Segment Start: Excerpt to read

(Photo: Richard Foreman Jr./AMC)

There’s a lot of strategizing in “Pablo And Jessica,” and most of it’s even pretty practical. Although they’re currently apart, all of the Clarks—Madison, Alicia, and Nick—prove quite valuable to their respective settlements/shelters this week. They’re either making alliances or making nice, even as they (well, Madison and Alicia) maintain a hierarchy of “family first.” It hasn’t yet occurred to any of them that if they had just found a way to work together, they might have a real chance in this post-outbreak world. To be fair, a lot’s happened to cause the irony to be lost on them, but this blindspot also mirrors the story development so far.

Just as momentary safety and long-term security vie for the top spot on the survivors’ list of priorities, so too does the show often choose to serve the more immediate story in place of developing the larger picture. Watching Nick slip into chanting with Alejandro’s death cult might have made for a haunting visual, but there was no real basis for him so readily adopting their beliefs, even if he did recently lose his girlfriend and watch his father‘s life slowly fade away. He wants to be where the “dead aren’t monsters,” but he’s also been splitting them open to camouflage himself so he can experience the high of walking among them. Those journeys remain that type of experience for Nick, even though they also serve a practical purpose. He admits as much to Alejandro this week, who responds by echoing Madison’s sentiments about the unnecessary risk.

Segment End: Excerpt to read
Segment Start: Data supplied

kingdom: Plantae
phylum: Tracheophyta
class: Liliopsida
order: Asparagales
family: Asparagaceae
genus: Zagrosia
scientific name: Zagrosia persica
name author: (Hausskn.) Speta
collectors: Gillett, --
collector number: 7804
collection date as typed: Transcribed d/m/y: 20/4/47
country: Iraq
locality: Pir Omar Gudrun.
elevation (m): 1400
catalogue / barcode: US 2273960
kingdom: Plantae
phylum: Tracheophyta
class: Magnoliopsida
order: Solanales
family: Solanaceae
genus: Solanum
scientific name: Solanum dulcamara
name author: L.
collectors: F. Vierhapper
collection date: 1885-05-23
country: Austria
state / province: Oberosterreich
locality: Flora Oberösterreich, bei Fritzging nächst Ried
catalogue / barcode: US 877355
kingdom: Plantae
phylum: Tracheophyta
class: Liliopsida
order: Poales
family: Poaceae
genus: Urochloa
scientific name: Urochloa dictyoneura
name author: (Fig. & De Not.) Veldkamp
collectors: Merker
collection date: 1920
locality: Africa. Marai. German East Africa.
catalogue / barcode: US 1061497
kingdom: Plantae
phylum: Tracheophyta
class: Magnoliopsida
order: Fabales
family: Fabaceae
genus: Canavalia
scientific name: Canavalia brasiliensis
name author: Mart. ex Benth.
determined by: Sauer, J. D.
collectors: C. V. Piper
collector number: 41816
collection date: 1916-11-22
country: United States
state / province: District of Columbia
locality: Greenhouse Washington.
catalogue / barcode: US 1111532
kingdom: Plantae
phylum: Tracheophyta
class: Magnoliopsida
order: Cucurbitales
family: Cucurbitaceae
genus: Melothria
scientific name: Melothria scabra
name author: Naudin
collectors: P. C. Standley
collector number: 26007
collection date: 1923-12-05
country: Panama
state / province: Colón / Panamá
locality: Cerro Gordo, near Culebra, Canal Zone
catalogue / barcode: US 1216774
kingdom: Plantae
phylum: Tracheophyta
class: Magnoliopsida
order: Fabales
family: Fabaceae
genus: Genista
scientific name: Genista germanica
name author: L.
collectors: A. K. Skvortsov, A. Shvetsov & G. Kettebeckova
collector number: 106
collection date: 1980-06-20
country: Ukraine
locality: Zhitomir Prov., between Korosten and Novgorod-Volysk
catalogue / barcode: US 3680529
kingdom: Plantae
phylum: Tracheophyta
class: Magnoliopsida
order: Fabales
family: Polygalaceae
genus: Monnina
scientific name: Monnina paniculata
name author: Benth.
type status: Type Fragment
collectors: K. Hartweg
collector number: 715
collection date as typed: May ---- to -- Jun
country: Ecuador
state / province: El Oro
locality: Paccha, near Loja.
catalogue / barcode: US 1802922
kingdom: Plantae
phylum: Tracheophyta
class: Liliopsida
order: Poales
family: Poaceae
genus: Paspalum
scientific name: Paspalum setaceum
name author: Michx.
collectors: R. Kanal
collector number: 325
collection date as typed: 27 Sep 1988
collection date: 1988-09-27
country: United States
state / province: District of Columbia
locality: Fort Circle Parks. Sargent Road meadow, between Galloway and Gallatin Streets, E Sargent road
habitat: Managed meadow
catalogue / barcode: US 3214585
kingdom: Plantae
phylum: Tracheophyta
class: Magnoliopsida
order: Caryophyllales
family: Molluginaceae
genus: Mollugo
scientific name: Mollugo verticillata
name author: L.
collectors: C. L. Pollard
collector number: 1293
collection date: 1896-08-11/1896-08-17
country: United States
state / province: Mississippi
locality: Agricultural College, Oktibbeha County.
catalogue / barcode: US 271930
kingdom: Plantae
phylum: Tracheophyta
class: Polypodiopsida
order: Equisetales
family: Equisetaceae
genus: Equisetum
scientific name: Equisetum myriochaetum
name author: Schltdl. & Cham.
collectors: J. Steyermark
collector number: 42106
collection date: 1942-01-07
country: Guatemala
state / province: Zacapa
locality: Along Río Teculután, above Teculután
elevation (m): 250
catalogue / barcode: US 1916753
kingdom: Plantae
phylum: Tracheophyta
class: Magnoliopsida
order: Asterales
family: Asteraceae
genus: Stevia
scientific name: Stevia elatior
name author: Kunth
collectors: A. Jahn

Segment End: Data supplied

Task instructions:
1) Edit the review of "Pablo And Jessica," starting with "Just as momentary" and going on through "the unnecessary risk.", replacing "haunting" with "chilling".
2) According to the review of "Pablo And Jessica," why does Nick split the dead open?
3) Rewrite the paragraph of the review of "Pablo And Jessica" that begins "There’s a lot of strategizing" in a shorter form, keeping its main facts.

Results for the exercise:
1)
Just as momentary safety and long-term security vie for the top spot on the survivors’ list of priorities, so too does the show often choose to serve the more immediate story in place of developing the larger picture. Watching Nick slip into chanting with Alejandro’s death cult might have made for a chilling visual, but there was no real basis for him so readily adopting their beliefs, even if he did recently lose his girlfriend and watch his father‘s life slowly fade away. He wants to be where the “dead aren’t monsters,” but he’s also been splitting them open to camouflage himself so he can experience the high of walking among them. Those journeys remain that type of experience for Nick, even though they also serve a practical purpose. He admits as much to Alejandro this week, who responds by echoing Madison’s sentiments about the unnecessary risk.

2) To camouflage himself so he can experience the high of walking among them.

3) "Pablo And Jessica" is full of mostly practical strategizing. Though apart, Madison, Alicia, and Nick Clark each prove valuable to their settlements or shelters this week by making alliances or making nice, while Madison and Alicia keep to "family first." None of them sees that working together might give them a real chance in the post-outbreak world. Much has happened to hide this irony from them, but the blindspot also mirrors the story's development so far.